Most common overrides
| Override | Effect |
|---|
++sample_storage_path=<dir> | The directory of PDBs to evaluate (required). |
++dataset.task_name=<name> | Target / AME task name (binders, AME). Resolves target PDB + contigs. |
++metric.binder_folding_method=<backend> | colabdesign / rf3_latest / boltz2_default. |
++metric.inverse_folding_model=<model> | protein_mpnn / soluble_mpnn / ligand_mpnn. |
++metric.sequence_types=[self,mpnn,mpnn_fixed] | Which sequence flavors to refold. |
++metric.num_redesign_seqs=N | ProteinMPNN/LigandMPNN redesign count. |
++metric.compute_pre_refolding_metrics=true | Add bioinformatics/TMOL/HBPLUS metrics on the input structures. |
++metric.keep_folding_outputs=true | Save the refolded PDBs (large, but useful for inspection). |
++result_type=<type> | Override default thresholds: protein_binder / ligand_binder / motif_protein_binder / motif_ligand_binder. |
++aggregation.success_thresholds.<…> | Tighten or loosen specific thresholds (see reference/eval_configs.md). |
++eval_njobs=N | Parallel GPUs for the evaluate step. |
++dryrun=true | Plan without running any folding. |
++file_limit=N | Cap input PDBs (handy for first-pass smoke tests). |
Hardware
- GPU: ≥1 CUDA GPU. AF2 (
colabdesign) and RF3 (rf3_latest) need ≥40 GB VRAM (A100/H100/L40S). ESMFold runs on ≥24 GB. Multi-GPU via ++eval_njobs=N.
- CPU/disk: 24 CPUs default (
ncpus_: 24). Each refolded PDB + intermediate output is ~1–5 MB; keep_folding_outputs=true can balloon to tens of GB for thousands of inputs.
- See
_shared/reference/hardware.md for per-backend wall-clock and VRAM tables.
Troubleshooting
Error: Config file not found — paths are relative to the repo root; cd to the repo before invoking complexa analysis.

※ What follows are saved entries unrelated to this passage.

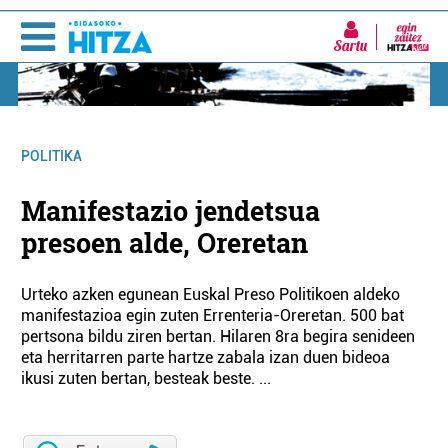
Sartu
POLITIKA
Manifestazio jendetsua
presoen alde, Oreretan
Urteko azken egunean Euskal Preso Politikoen aldeko
manifestazioa egin zuten Errenteria-Oreretan. 500 bat
pertsona bildu ziren bertan. Hilaren 8ra begira senideen
eta herritarren parte hartze zabala izan duen bideoa
ikusi zuten bertan, besteak beste. ...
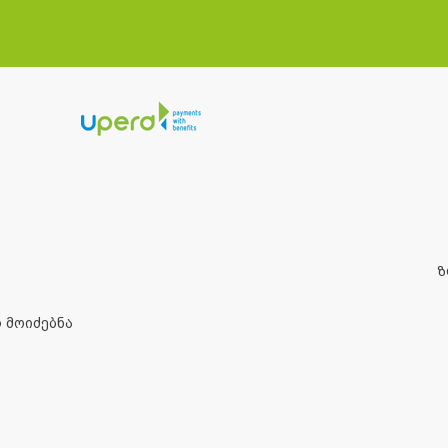
Ზ
 მოიძებნა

compute_motif_binder_metrics=True but result_type=protein_binder — result_type and the underlying compute_*_metrics must agree. Use configs/evaluate_ame_from_pdb_dir.yaml for AME inputs rather than mutating evaluate_from_pdb_dir.yaml.
- RF3 shape errors on AME PDBs — RF3 tries to auto-complete the ligand atoms from CCD. Rename the ligand residue to
L:0 in every input PDB before evaluation; see the snippet in README.md (atom_array.res_name[ligand_mask] = "L:0").
- Diversity step fails (
foldseek not found) — FOLDSEEK_EXEC not on PATH. Either fix .env (preferred) or disable: ++aggregation.compute_diversity=false ++aggregation.compute_mmseqs_diversity=false.
- All pass-rates are 0% — check the
binder_folding_method matches the target type (RF3 for ligand, AF2 for protein) and that ++dataset.task_name resolves to the correct reference PDB (complexa target show <name> to verify).
Reference
Full evaluate/analyze config matrix, every supported result_type, per-threshold defaults, and three worked examples (protein binder / ligand binder / AME): see reference/eval_configs.md.